Yes. Conversion from a pointer to a derived class to a pointer to a base class is implicit. Thus, the following is perfectly fine:
struct B { };
struct D : B { };
D* my_d_ptr = new D;
B* my_d_ptr_as_a_b_ptr = my_d_ptr;
Casting a pointer to a derived to a pointer to base should be implicit. This is the whole point of polymorphism: An instance of a derived class should always be safely usable as an instance of the base class. Therefore, no explicit cast is necessary.

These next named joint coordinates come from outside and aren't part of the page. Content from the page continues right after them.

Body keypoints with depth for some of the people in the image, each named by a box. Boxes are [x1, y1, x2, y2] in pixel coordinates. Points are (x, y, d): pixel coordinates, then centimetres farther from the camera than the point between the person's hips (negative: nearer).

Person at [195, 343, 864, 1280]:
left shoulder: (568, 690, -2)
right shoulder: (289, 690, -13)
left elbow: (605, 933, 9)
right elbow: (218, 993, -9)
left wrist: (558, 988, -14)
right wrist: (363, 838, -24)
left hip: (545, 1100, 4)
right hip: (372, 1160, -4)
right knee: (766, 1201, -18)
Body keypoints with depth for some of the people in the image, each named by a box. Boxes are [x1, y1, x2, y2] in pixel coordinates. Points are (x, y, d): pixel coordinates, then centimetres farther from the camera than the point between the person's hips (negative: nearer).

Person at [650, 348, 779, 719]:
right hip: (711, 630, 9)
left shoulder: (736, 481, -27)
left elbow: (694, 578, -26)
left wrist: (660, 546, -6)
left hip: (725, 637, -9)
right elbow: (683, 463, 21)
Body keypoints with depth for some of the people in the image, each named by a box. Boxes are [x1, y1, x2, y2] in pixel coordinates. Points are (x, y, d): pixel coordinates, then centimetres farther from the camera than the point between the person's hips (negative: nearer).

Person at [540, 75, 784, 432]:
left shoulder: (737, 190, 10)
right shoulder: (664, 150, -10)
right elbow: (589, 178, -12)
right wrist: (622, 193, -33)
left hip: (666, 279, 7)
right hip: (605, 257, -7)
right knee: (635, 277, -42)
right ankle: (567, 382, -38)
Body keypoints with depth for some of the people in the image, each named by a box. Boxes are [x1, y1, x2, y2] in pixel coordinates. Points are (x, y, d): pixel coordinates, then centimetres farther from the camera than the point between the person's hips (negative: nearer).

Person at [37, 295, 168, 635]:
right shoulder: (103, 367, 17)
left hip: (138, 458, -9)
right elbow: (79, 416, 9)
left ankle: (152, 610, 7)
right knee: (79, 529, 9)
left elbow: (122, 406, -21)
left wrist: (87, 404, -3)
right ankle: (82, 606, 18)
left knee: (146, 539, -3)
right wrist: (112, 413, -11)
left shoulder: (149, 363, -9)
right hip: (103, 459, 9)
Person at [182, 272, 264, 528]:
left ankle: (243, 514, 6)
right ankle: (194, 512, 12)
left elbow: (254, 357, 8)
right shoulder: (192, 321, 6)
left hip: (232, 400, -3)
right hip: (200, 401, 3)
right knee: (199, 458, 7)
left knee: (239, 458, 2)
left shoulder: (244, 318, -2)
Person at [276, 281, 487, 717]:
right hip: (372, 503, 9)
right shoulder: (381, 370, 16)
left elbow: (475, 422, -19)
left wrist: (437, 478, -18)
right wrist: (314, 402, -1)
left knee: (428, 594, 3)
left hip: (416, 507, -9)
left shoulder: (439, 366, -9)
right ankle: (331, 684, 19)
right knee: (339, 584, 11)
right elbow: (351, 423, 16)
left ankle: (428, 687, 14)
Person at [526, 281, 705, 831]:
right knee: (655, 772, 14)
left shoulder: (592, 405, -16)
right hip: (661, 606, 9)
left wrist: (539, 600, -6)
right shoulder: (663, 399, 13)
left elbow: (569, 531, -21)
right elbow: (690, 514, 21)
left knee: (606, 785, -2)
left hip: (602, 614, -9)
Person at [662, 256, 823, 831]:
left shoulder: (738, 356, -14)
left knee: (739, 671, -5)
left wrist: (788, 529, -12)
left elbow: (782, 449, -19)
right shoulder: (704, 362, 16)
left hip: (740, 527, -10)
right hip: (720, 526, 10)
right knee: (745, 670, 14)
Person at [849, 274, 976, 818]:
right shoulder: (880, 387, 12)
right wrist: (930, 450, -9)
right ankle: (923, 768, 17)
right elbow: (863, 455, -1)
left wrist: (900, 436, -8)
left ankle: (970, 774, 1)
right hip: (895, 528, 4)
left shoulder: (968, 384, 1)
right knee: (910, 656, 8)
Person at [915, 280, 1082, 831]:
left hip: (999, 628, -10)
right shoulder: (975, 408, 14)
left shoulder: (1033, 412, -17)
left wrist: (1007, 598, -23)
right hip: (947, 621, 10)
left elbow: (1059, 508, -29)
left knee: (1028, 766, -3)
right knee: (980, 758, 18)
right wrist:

That's true if derived class inherits 'publicly' and 'non-virtually' from base:
You can't convert Derived* to Base* neither implicitly nor using static_cast/dynamic_cast (C-cast will do the job, but you should think twice before use this hack!);
class Base { };
class Derived : protected Base { };
int main()
{
Base* b = new Derived(); // compile error
}
Also don't work if base class is ambiguous:
class Base { };
class Derived1 : public Base { };
class Derived2 : public Base { };
class MostDerived : public Derived1, Derived2 { };
int main()
{
Base* b = new MostDerived(); // won't work (but you could hint compiler
// which path to use for finding Base
}
Edit: added code samples, added ambiguous use case, removed virtual inheritance example.
Your question is not clear becuse it mixes up several different things.
On the one hand, a pointer to derived class can be converted to a pointer to a base class (assuming the base is accessible). This is a natural conversion and there's no need for any cast to do it.
On the other hand, you mention dynamic_cast and its ability to to perform downcasts. But downcasts are casts in the opposite direction: from a pointer to a base class to a pointer to derived class. Downcasts can be performed by both dynamic_cast and static_cast depending on what you need and what amount of run-time checking you require.
... And at the same time you ar talking about casting the result of new, which, of course, can only be upcasted, but not downcasted.
So, what is it you are asking about? Upcasts or downcasts?
all. I can't undestand why the bellow code need a cast to work. Someone can explain it?
class Base {
};
class Derived : public Base {
};
class Class {
public:
Derived member;
};
...
Derived obj;
Base *ptrObj = &obj; // ok, no cast needed
Derived Class::* ptr = &Class::member; // ok
Base Class::* ptr = &Class::member; // wrong, need cast, why?
Because if Base were allowed (covariant), you could then do this, which is a no-no:
Base Class::* ptr = &Class::member;
Class obj;
obj.*ptr = Base(); // <-- assigned a Base into a Derived field?!
At the same time, pointers-to-members cannot be contravariant either, because otherwise you could do this, which is also a no-no:
struct Class2 {
Base member;
};
Derived Class2::* ptr2 = &Class2::member;
Class2 obj2;
obj2.member = Base();
Derived& d = obj2.*ptr2; // <-- assigned a Base into a Derived
So, pointers-to-members are neither covariant nor contravariant, but are invariant: the type must match exactly.
Ok, I got your point Chris, but your first example works for ordinary pointers. Why should it not work for member pointers too? See the code bellow.
Derived obj;
Base *ptr = &obj;
*ptr = Base(); // it's weird, but ok
The second example will not work even for ordinary pointers, since downcasting is not allowed without cast. So I don't think that should be a explanation.